--- WRITTEN TASK ---
Copy each of the records below word for word, without altering a single character.

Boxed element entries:

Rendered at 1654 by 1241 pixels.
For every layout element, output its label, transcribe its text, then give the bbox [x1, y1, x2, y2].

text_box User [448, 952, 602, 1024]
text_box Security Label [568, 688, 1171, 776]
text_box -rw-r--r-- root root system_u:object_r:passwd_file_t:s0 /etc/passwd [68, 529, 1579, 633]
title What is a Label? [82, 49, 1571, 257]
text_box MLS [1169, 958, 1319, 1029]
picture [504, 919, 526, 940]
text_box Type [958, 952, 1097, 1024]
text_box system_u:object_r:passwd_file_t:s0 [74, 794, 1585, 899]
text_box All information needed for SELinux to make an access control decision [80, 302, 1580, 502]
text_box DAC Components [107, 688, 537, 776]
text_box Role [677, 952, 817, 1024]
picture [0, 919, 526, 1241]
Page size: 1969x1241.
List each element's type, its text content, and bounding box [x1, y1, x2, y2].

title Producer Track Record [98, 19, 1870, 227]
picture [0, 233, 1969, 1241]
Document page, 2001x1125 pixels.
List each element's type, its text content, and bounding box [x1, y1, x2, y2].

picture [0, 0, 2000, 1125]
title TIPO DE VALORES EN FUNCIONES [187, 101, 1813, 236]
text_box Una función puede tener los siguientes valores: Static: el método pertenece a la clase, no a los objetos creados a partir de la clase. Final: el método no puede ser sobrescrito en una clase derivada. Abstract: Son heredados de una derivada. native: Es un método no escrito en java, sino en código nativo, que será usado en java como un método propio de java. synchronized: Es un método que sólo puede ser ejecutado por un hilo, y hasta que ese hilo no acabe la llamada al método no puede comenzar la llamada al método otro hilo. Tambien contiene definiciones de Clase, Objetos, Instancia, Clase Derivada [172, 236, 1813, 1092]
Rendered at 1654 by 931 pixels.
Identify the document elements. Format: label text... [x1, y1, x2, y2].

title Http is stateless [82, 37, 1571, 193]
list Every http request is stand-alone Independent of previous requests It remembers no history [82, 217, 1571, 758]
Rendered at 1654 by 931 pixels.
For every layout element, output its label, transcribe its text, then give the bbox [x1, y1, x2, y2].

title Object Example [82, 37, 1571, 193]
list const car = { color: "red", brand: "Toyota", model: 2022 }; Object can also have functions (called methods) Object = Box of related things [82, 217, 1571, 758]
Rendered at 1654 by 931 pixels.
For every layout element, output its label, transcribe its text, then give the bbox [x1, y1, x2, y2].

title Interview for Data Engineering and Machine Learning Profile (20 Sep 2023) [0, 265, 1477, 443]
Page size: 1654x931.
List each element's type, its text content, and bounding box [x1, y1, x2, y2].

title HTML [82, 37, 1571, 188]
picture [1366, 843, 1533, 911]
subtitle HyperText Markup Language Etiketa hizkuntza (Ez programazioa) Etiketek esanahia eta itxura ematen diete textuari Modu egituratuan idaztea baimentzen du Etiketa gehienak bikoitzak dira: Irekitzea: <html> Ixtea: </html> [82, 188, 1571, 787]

--- SOLUTION FOR THIS PROBLEM ---
Rendered at 1654 by 1241 pixels.
For every layout element, output its label, transcribe its text, then give the bbox [x1, y1, x2, y2].

text_box User [448, 952, 602, 1024]
text_box Security Label [568, 688, 1171, 776]
text_box -rw-r--r-- root root system_u:object_r:passwd_file_t:s0 /etc/passwd [68, 529, 1579, 633]
title What is a Label? [82, 49, 1571, 257]
text_box MLS [1169, 958, 1319, 1029]
picture [504, 919, 526, 940]
text_box Type [958, 952, 1097, 1024]
text_box system_u:object_r:passwd_file_t:s0 [74, 794, 1585, 899]
text_box All information needed for SELinux to make an access control decision [80, 302, 1580, 502]
text_box DAC Components [107, 688, 537, 776]
text_box Role [677, 952, 817, 1024]
picture [0, 919, 526, 1241]
Page size: 1969x1241.
List each element's type, its text content, and bounding box [x1, y1, x2, y2].

title Producer Track Record [98, 19, 1870, 227]
picture [0, 233, 1969, 1241]
Document page, 2001x1125 pixels.
List each element's type, its text content, and bounding box [x1, y1, x2, y2].

picture [0, 0, 2000, 1125]
title TIPO DE VALORES EN FUNCIONES [187, 101, 1813, 236]
text_box Una función puede tener los siguientes valores: Static: el método pertenece a la clase, no a los objetos creados a partir de la clase. Final: el método no puede ser sobrescrito en una clase derivada. Abstract: Son heredados de una derivada. native: Es un método no escrito en java, sino en código nativo, que será usado en java como un método propio de java. synchronized: Es un método que sólo puede ser ejecutado por un hilo, y hasta que ese hilo no acabe la llamada al método no puede comenzar la llamada al método otro hilo. Tambien contiene definiciones de Clase, Objetos, Instancia, Clase Derivada [172, 236, 1813, 1092]
Rendered at 1654 by 931 pixels.
Identify the document elements. Format: label text... [x1, y1, x2, y2].

title Http is stateless [82, 37, 1571, 193]
list Every http request is stand-alone Independent of previous requests It remembers no history [82, 217, 1571, 758]
Rendered at 1654 by 931 pixels.
For every layout element, output its label, transcribe its text, then give the bbox [x1, y1, x2, y2].

title Object Example [82, 37, 1571, 193]
list const car = { color: "red", brand: "Toyota", model: 2022 }; Object can also have functions (called methods) Object = Box of related things [82, 217, 1571, 758]
Rendered at 1654 by 931 pixels.
For every layout element, output its label, transcribe its text, then give the bbox [x1, y1, x2, y2].

title Interview for Data Engineering and Machine Learning Profile (20 Sep 2023) [0, 265, 1477, 443]
Page size: 1654x931.
List each element's type, its text content, and bounding box [x1, y1, x2, y2].

title HTML [82, 37, 1571, 188]
picture [1366, 843, 1533, 911]
subtitle HyperText Markup Language Etiketa hizkuntza (Ez programazioa) Etiketek esanahia eta itxura ematen diete textuari Modu egituratuan idaztea baimentzen du Etiketa gehienak bikoitzak dira: Irekitzea: <html> Ixtea: </html> [82, 188, 1571, 787]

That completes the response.